Frequently Asked Questions About the Framework


1. Why is this Learner Information Framework needed? Who is asking for it and what pain points does it address?

We have the opportunity to create an approach that uses technology to bring together the rich variety of achievements that learners bring to education institutions and employment opportunities. The Learner Information Framework is rooted in the ideal that it is safer, easier, and less costly for institutions, employers, and learners to work together to help learners plan for and facilitate transitions.

Currently, learners, practitioners, and researchers do not have immediate ways to access information to help students navigate educational and workforce journeys that lead to better education and economic outcomes. For example, learners are not able to easily assemble and share a comprehensive picture of their learning in pursuit of educational and employment opportunities. This results from low and insufficient credit transfer; time-consuming processes to assemble records to apply for admission or jobs; no easy means to present a full picture of their experiences, skills, and achievements; and a lack of effective tools to help navigate and persist on their paths to degrees or certifications.

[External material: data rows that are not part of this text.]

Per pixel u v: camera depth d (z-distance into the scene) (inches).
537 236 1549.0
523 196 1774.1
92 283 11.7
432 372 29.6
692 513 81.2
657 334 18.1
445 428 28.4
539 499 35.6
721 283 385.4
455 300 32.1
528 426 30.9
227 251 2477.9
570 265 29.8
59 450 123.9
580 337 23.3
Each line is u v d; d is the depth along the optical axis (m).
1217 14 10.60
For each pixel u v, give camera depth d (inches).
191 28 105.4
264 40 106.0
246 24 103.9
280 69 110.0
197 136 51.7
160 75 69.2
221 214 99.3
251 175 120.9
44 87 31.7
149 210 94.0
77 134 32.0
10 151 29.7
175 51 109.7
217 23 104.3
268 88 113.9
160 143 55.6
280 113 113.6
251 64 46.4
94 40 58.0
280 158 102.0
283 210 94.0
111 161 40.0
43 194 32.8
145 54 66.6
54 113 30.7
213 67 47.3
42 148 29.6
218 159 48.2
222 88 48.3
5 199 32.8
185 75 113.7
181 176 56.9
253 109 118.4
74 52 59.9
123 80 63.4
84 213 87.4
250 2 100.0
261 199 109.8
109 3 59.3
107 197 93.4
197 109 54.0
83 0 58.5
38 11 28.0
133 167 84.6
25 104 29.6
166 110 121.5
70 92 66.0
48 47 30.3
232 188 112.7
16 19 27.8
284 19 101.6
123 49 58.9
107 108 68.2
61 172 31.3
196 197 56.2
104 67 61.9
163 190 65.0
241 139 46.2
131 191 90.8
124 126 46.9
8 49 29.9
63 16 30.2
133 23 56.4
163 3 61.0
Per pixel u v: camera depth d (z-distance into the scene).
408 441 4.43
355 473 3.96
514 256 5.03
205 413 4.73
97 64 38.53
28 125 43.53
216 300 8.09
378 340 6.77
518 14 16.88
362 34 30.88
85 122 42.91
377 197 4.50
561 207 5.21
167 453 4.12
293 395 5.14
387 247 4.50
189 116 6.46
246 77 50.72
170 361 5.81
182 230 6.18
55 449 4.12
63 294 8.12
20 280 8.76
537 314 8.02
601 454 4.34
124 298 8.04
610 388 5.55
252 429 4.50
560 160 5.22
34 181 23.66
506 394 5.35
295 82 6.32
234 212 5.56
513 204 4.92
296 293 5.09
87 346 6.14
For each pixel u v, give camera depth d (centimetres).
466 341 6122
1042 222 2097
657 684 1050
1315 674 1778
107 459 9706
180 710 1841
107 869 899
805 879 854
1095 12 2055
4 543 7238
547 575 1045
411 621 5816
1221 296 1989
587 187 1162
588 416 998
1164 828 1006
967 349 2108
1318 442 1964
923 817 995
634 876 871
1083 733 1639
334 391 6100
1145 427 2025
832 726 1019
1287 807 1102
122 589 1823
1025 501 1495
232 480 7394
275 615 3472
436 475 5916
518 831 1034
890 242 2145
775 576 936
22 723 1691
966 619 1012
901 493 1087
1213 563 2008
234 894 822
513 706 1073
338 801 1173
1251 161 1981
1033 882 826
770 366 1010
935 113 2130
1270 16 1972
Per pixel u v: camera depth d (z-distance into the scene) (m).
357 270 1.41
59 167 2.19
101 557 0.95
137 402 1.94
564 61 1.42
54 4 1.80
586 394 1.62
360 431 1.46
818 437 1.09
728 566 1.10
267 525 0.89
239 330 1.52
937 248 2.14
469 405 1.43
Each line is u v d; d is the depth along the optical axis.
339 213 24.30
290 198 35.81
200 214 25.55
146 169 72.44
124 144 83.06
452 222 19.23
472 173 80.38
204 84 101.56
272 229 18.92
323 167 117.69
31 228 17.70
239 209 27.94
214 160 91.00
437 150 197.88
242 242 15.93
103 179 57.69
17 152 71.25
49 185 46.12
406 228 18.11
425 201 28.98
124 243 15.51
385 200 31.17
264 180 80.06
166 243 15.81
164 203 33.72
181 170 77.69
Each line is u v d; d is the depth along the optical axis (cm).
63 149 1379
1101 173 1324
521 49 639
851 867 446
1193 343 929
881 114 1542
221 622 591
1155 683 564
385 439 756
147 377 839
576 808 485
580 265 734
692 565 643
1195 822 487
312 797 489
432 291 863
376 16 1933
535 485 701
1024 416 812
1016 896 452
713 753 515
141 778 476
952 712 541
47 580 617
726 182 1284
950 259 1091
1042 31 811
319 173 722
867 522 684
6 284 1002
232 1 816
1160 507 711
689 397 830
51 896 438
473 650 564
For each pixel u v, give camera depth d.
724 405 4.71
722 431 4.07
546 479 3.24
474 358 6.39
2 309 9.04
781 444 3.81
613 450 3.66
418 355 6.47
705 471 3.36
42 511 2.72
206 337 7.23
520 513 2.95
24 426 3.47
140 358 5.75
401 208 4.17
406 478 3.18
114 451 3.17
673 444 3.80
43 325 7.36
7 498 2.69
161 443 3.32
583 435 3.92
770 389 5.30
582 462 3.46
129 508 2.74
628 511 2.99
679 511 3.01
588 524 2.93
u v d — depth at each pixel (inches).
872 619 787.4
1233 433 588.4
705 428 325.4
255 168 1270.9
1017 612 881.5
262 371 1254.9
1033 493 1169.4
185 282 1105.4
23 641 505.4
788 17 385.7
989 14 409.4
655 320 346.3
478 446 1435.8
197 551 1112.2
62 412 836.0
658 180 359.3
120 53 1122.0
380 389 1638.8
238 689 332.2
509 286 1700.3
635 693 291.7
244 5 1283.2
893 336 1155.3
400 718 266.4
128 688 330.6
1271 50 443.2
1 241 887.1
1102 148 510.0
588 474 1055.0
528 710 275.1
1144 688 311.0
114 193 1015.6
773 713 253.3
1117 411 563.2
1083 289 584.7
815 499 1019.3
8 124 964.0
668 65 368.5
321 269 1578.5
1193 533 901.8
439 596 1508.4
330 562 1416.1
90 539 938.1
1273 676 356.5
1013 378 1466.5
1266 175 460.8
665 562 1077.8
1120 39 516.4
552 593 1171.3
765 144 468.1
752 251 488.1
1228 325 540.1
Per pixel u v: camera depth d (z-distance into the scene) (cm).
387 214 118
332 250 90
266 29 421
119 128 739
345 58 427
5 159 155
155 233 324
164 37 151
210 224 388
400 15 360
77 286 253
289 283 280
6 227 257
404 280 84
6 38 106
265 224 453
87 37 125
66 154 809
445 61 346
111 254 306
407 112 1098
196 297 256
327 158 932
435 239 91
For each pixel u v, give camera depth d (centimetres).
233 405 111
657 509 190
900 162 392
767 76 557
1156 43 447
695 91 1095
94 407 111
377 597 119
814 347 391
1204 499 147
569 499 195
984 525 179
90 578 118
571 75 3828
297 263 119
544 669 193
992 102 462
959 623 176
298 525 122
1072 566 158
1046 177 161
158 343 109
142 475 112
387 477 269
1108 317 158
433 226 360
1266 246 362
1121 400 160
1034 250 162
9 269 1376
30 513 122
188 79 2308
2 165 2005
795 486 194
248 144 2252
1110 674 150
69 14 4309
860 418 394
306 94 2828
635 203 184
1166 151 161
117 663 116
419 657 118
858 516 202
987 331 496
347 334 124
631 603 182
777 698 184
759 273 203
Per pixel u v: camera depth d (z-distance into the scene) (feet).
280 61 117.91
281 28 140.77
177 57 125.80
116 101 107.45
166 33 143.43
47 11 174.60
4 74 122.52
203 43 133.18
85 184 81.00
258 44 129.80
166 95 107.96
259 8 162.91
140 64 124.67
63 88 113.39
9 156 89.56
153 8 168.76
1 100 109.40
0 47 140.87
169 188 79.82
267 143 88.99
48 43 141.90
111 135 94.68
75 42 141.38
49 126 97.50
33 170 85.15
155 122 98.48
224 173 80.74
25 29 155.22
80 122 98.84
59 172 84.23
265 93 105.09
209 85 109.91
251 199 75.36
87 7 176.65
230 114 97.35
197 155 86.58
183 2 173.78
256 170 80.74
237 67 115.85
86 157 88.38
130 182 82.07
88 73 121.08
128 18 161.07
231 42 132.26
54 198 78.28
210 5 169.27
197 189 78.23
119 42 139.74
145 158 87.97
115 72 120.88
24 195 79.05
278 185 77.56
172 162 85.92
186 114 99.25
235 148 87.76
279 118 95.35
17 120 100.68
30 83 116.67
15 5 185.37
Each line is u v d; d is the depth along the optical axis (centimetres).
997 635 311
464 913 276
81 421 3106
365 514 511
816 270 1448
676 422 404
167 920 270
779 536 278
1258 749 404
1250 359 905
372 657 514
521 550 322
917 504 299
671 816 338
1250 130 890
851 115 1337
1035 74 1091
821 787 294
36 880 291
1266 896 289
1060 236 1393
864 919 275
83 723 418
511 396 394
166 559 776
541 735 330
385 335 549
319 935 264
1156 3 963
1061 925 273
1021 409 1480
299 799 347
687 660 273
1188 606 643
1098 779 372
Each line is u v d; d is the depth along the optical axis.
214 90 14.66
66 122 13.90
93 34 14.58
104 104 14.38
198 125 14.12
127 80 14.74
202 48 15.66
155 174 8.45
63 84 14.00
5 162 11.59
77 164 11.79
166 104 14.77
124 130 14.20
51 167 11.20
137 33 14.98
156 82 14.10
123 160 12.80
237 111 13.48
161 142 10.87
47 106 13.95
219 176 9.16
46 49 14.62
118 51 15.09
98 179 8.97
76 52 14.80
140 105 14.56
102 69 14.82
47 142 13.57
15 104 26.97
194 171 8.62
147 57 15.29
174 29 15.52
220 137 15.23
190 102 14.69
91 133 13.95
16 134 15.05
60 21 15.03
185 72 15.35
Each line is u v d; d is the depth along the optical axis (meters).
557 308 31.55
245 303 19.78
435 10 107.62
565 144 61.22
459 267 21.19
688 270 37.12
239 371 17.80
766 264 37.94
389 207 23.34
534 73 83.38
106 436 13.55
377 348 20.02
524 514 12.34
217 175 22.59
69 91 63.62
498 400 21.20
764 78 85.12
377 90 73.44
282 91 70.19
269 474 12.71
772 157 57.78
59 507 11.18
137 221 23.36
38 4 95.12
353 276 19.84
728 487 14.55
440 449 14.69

Those who support learners run into challenges, too. Advisors can’t truly understand a learner’s prior learning and experiences to inform their recommendations and support. State education agencies have to go through extraordinary efforts to build longitudinal records that ultimately do not have sufficient detail to understand what’s contributing to outcomes gaps for Black, Latino, and learners from low- income backgrounds. Similarly, postsecondary institutions struggle to design “learner-centric” services and processes based on a holistic understanding of their individual students.

2. Who is this being designed for?

This project is focused first and foremost on what will ultimately best serve the needs and goals of learners. To that end, it seeks to enable learners and those who serve them to easily assemble information into tools that position learners as the primary beneficiaries.

This project is oriented around learners in several critical ways:

It will leverage key elements of existing standards that describe learners and identify gaps where more comprehensive data is needed as indicated by learner feedback.

  • Participants will work with lead partners to take a learner-centric view while developing potential use cases, prioritizing those that deliver the most benefits to learners.
  • We will include and actively engage organizations and individuals that can represent the voices of learners in our advisory board and working teams

But as an infrastructure effort, many kinds of users will benefit. This effort helps learners, institutions, and employers work together in ways they couldn’t before to address long-standing challenges and make the most of new opportunities. It advances the education data infrastructure for a range of users, such as learners themselves, and education or training institutions that want to improve recruitment, prior learning assessment, retention and placement. We are also considering the needs of employers looking to improve recruitment, accelerate the hiring process, and provide training to their employees. We also see value for app developers who create learner-facing applications to help streamline processes and improve the user experience for applicants and employers.

3. How does this project relate to existing standards and harmonization efforts?

This project is not seeking to create a new standard for a comprehensive, longitudinal learner record. The focus of this 24-month effort is to prove the value of a new approach for how learner information can come together from many different sources on demand (e.g., for populating a learner record or feeding an advising application) using a common framework and tools. Significant strides in developing standards to improve sharing of learner information have been made in the past decade, but those efforts have addressed use cases focused primarily within organizations or specific educational sectors, or on a narrow scope or depth of information.

4. Does this replace or complement other efforts to develop Learner Employment Records (LERs), transcripts, and other kinds of learner data?

This effort seeks to leverage existing efforts to define vocabularies within education and workforce domains and anticipates extending the work of the T3 Innovation Network’s LER Semantic Mapping to specify translation between standard vocabulary terms, bringing them together to form a comprehensive, linked data model.

This project will also need to define a structure for composing and communicating complete or partial learner records; in its initial stages, the project will determine how best to extend or align with existing efforts to create interoperable LERs, transcripts, and similar constructs.

5. What is the long-term sustainment / support model for the Framework?

This project is a 24-month proof of value sprint, where the objective is to help provide facilitation and convening space for workgroup members to work through system design questions that people in the field are interested in answering. If the demonstration projects deliver value to learners and institutions, and the Framework and tools seem like the right starting point for further work, the project will be handed off to a resourced steward organization to manage maintenance of the data model and reference implementation code, govern extensions or revisions, and promote adoption and use.